[Exercise aim] Look through the data that follows and copy each line with the string "shifted".
### Supplied material ###
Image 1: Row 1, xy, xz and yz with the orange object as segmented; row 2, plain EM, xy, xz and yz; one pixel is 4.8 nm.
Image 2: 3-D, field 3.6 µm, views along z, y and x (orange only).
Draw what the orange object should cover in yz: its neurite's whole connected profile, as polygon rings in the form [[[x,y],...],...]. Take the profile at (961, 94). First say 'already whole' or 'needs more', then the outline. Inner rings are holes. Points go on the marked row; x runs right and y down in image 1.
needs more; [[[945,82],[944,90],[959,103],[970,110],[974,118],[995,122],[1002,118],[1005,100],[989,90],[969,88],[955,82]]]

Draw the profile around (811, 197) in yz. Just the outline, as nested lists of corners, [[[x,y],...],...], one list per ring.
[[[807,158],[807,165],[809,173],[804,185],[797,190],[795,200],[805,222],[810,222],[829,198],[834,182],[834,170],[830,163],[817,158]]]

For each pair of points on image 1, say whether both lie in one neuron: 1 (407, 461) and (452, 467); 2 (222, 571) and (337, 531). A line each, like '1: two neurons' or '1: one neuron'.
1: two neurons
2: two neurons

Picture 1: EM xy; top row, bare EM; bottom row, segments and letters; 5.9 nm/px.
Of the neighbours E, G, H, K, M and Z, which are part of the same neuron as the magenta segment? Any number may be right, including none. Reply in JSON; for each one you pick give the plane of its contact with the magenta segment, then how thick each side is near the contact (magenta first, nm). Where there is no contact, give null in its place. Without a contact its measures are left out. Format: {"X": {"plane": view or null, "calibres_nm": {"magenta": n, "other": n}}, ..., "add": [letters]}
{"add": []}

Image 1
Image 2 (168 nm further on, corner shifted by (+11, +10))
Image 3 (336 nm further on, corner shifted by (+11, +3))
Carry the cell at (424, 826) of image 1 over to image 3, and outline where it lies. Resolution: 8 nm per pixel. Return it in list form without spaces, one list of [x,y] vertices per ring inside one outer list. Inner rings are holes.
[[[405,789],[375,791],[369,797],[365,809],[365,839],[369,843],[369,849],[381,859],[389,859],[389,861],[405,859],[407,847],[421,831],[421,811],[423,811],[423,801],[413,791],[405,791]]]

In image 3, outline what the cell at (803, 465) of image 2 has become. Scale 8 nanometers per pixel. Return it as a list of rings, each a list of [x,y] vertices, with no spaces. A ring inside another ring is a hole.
###
[Response]
Image 2 (168 nm further on, corner shifted by (+11, +10))
Image 3 (336 nm further on, corner shifted by (+11, +3))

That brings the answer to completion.